The ACT has begun discussions with the NSW government to acquire 330 hectares of farmland called Parkwood.
The land lies within a planned housing development called Ginninderry, which covers both the ACT and NSW.
On Friday Barr confirmed the acquisition was all but certain, saying the NSW premier, Dominic Perrottet, had “personally contacted me to give it the green light” over the land swap.
“We’ve crossed the threshold of ‘will it happen?’ – yes it will,” he told the ABC.
“We’re now working through the relevant details to make it happen. Those meetings will be under way in the next few weeks.”
While Barr seemed to believe the annexation was a fait accompli, a spokesperson for the NSW premier said no decision had been made on the border shift.
In a statement, a government spokesperson said NSW was seeking a “common sense approach” delivering services and infrastructure for the future residents of the Parkwood cross-border development.
“To this end, the NSW Premier has approved discussions to take place with the ACT government on a potential border move at Parkwood, with no decision made,” the spokesperson said.
Barr first wrote to Perrottet about the land grab last year seeking to negotiate on the border change after the territory purchased the land. He said that shifting the border would correct “a historic anomaly” whereby the land, which is only accessible from the ACT, was given to NSW.

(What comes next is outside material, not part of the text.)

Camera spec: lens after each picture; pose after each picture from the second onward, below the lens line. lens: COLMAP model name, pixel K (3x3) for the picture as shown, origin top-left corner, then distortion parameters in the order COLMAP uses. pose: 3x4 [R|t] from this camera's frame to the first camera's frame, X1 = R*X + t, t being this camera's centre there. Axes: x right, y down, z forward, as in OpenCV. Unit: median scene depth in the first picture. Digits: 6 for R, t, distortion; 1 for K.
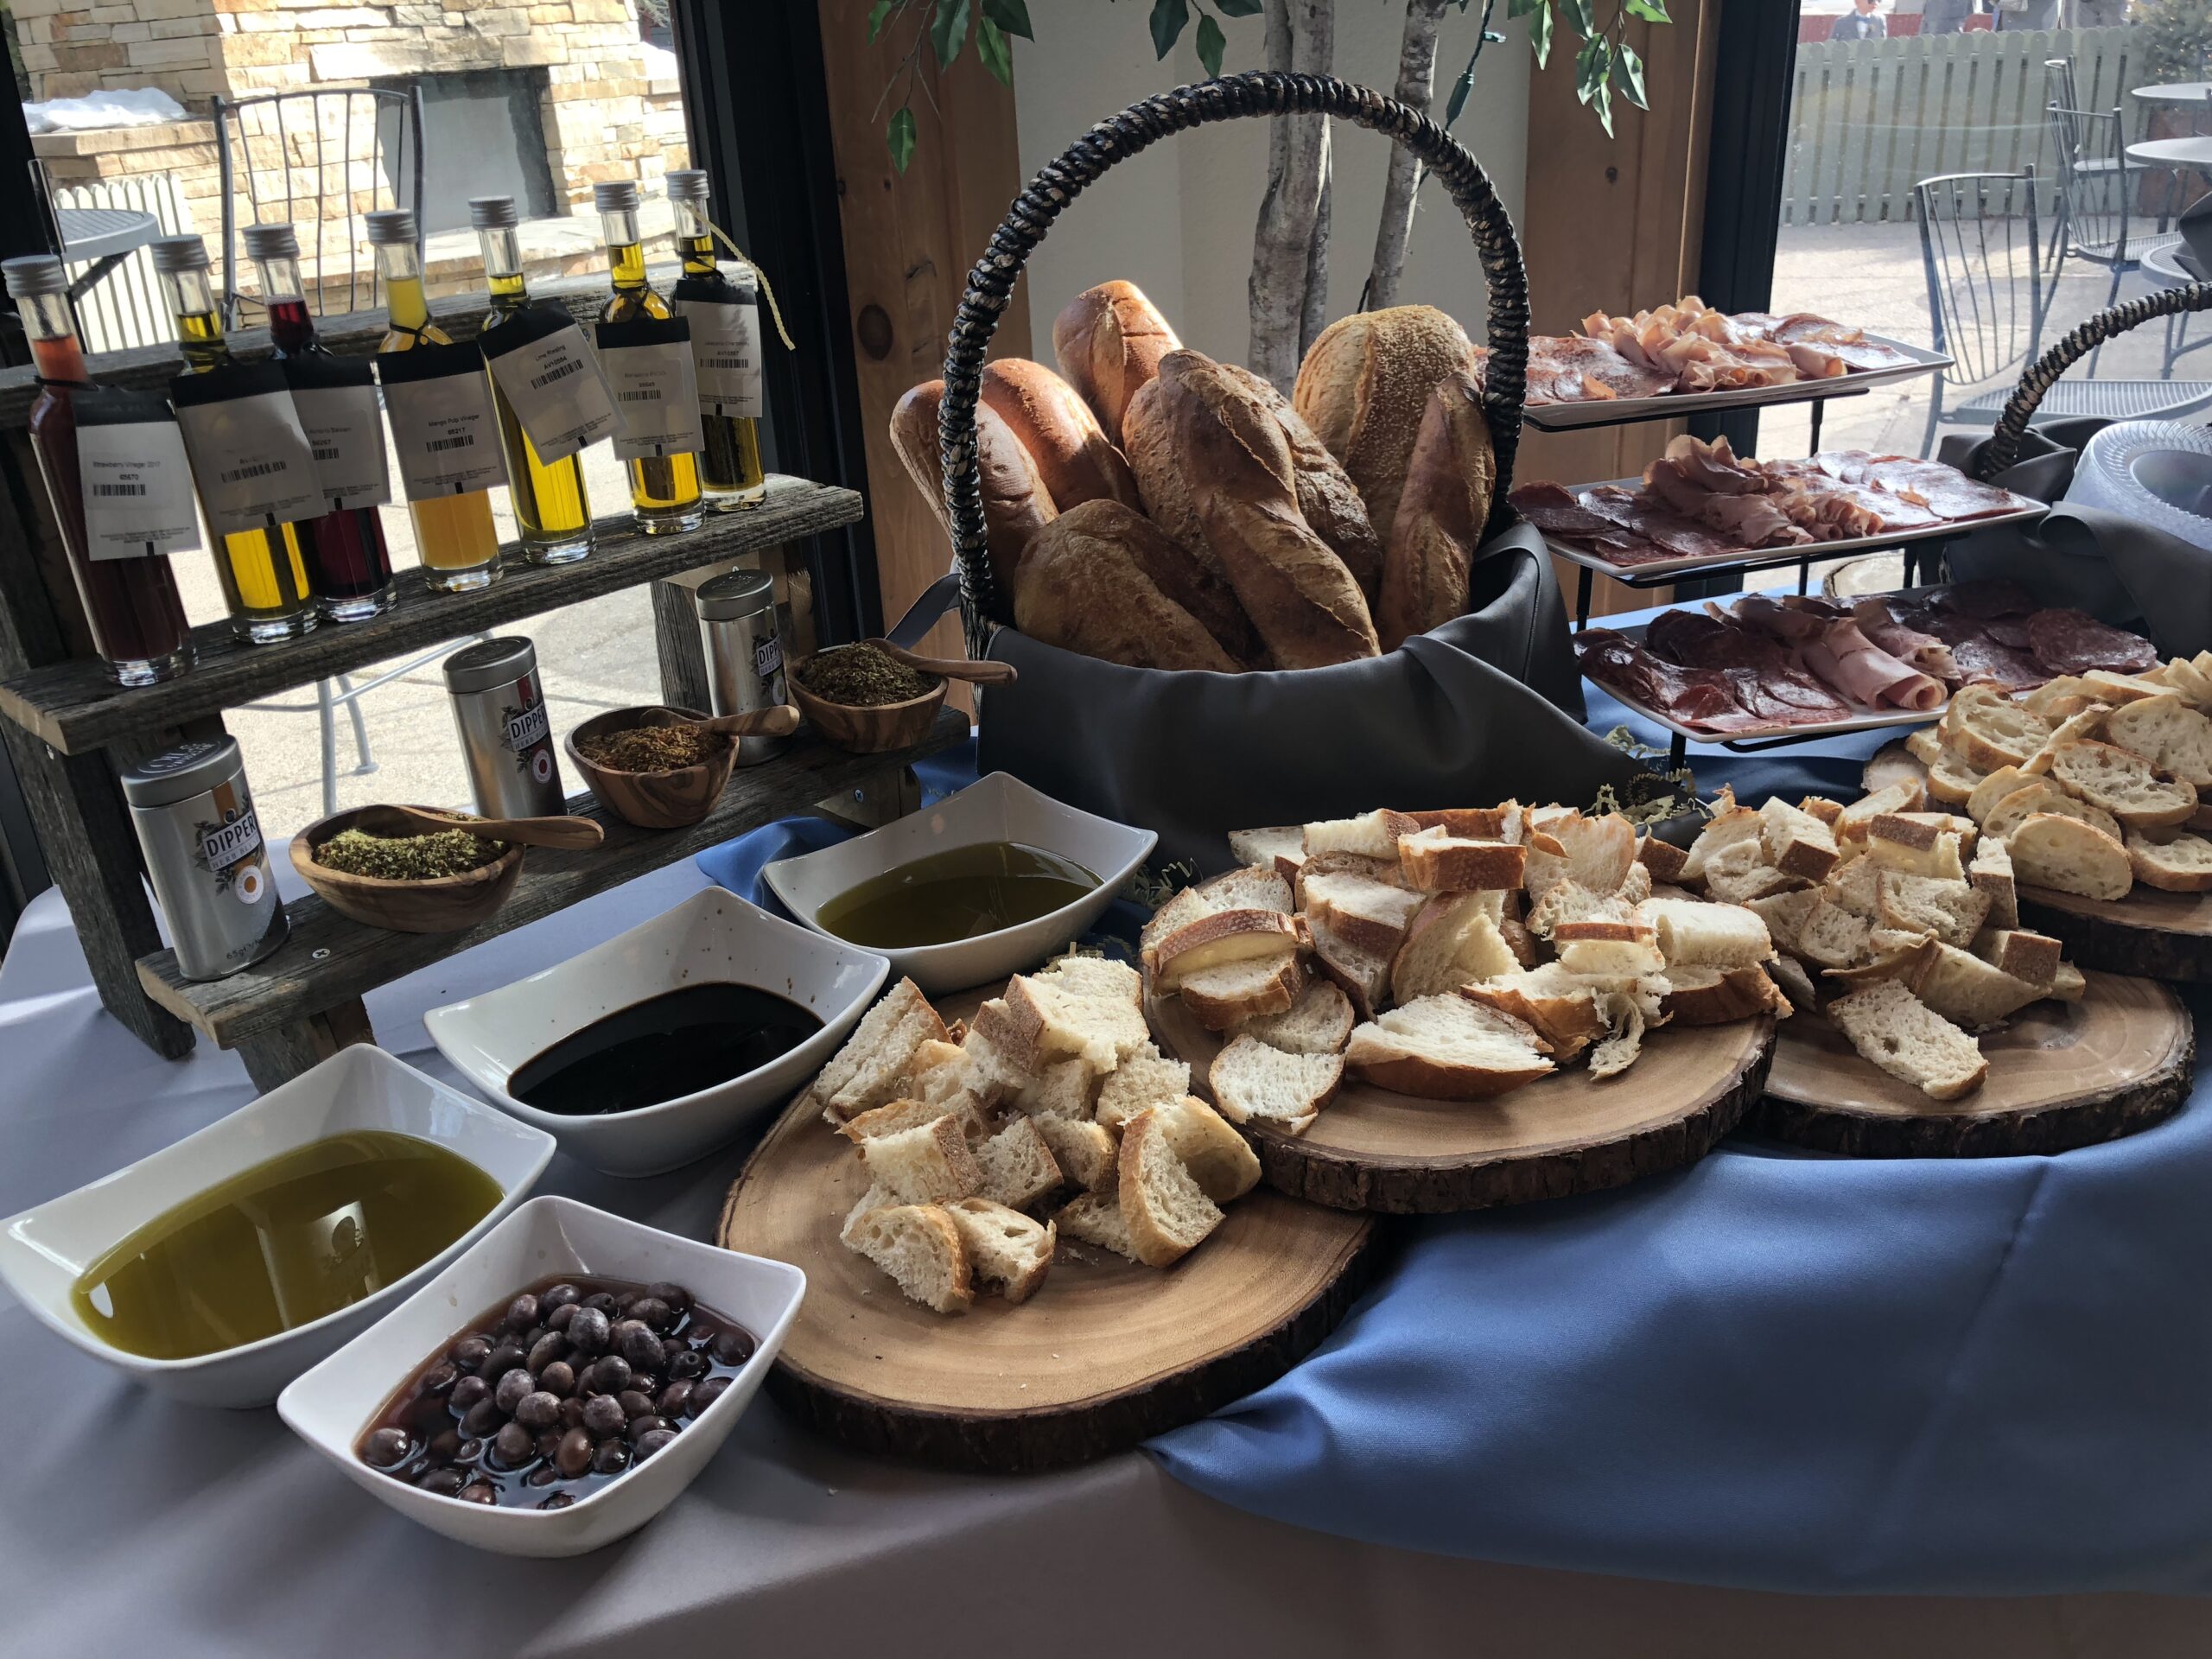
lens RADIAL K [[1920.5, 0, 1098.4], [0, 1920.5, 784.5], [0, 0, 1]] dist [0.036930, -0.003420]
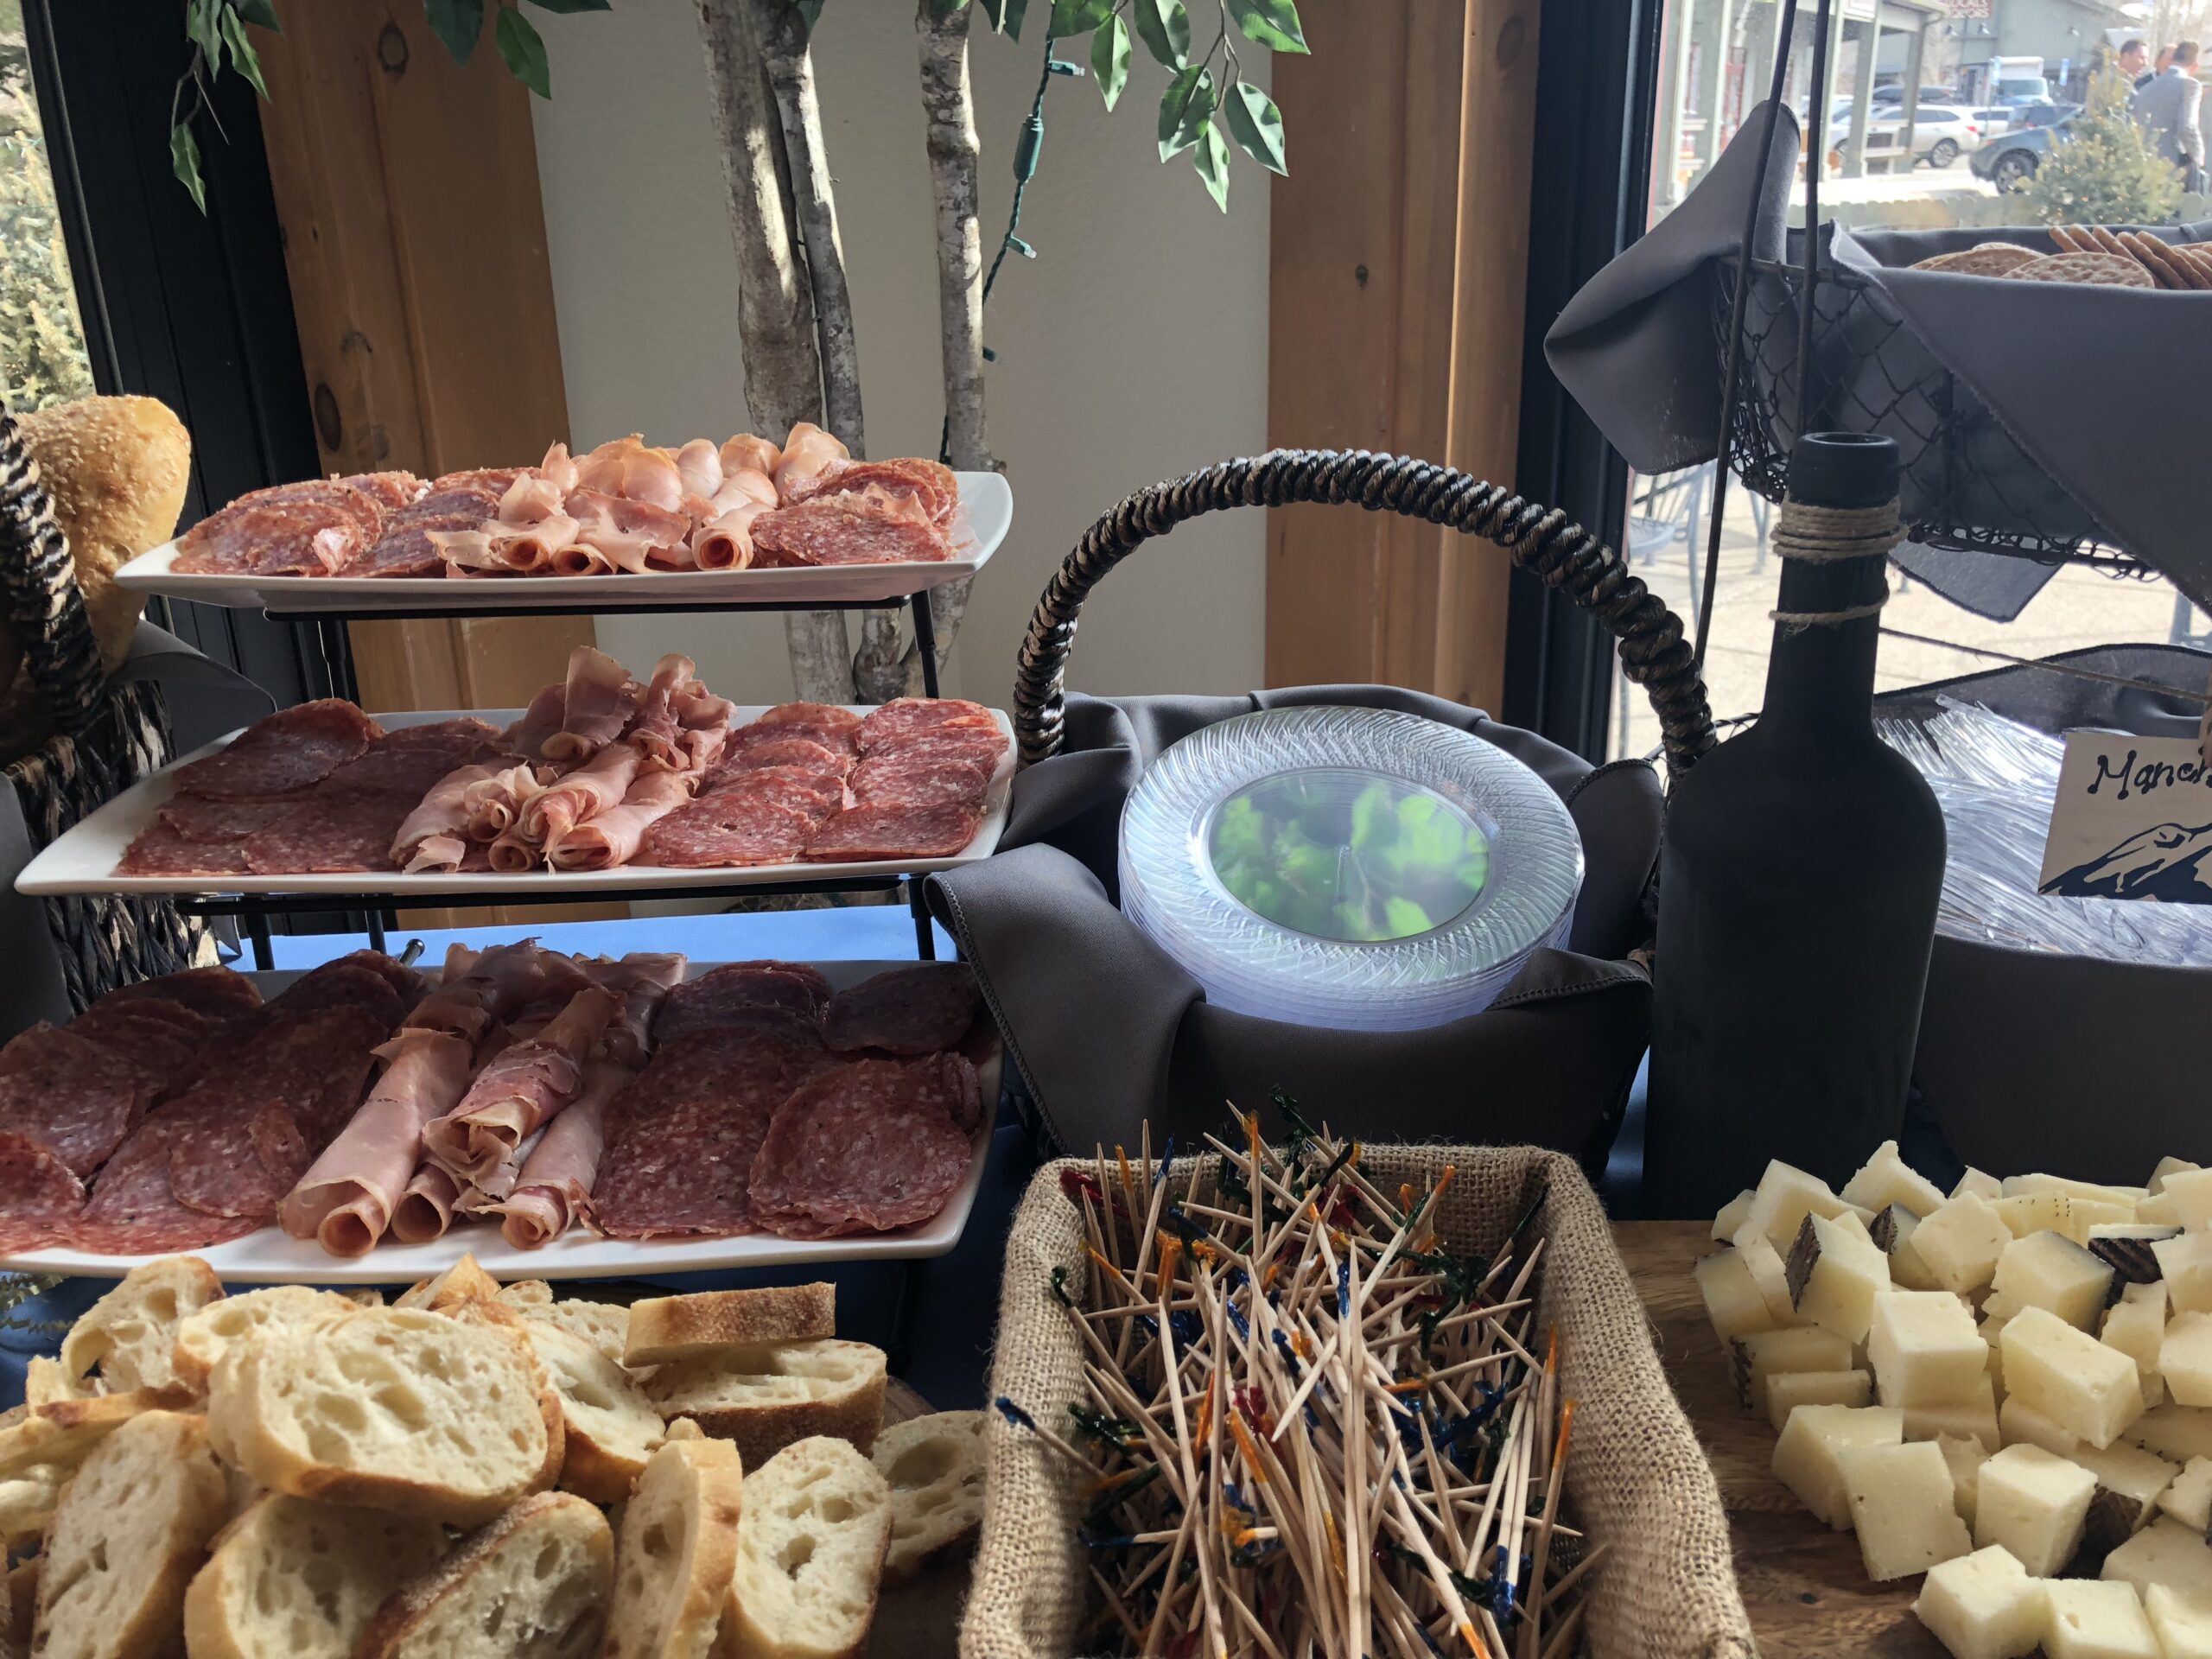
lens RADIAL K [[1920.5, 0, 1098.4], [0, 1920.5, 784.5], [0, 0, 1]] dist [0.036930, -0.003420]
pose [[0.954799, 0.114272, -0.274409, 0.446775], [-0.130742, 0.990508, -0.042439, -0.095948], [0.266955, 0.076397, 0.960676, 0.340434]]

“For one reason or another, a straight line was drawn through the middle of a paddock here and all we’re seeking to do is … move the border to a river corridor effectively for this parcel of land that the territory owns,” Barr said.
The shift would mark the first time the borders have changed since Jervis Bay was ceded to the commonwealth for what was then known as the Federal Capital Territory on its establishment in 1915, though the federal government has been responsible for the coastal town since 1989.
The Macquarie University lecturer Andrew Burridge, a political geographer, said there had been other minor territorial disputes since then.
It was not until 2006 that NSW and Victoria formally settled on the border along what is known as the Black-Allan Line, 180km of land that runs north-west from Cape Howe to Indi Springs at the source of the Murray River.
“These little disputes tend to bubble along and we don’t pay attention, though that all changed a bit with Covid,” Burridge said.
Burridge, whose expertise is in international borders, said he never thought he would spend time researching Australia’s relatively settled borders, but the pandemic had made cross-border communities an issue like never before.
“In NSW in particular, there are some 600,000 people who live on the border, so it was a particular issue,” he said.
“There was also some discussion in the pandemic about moving the Queensland line south temporarily to allow those border territories to be in Queensland, but NSW shut that down pretty quickly,” he said.
“Countries go to war over territory, but the states were very careful about what they conceded.”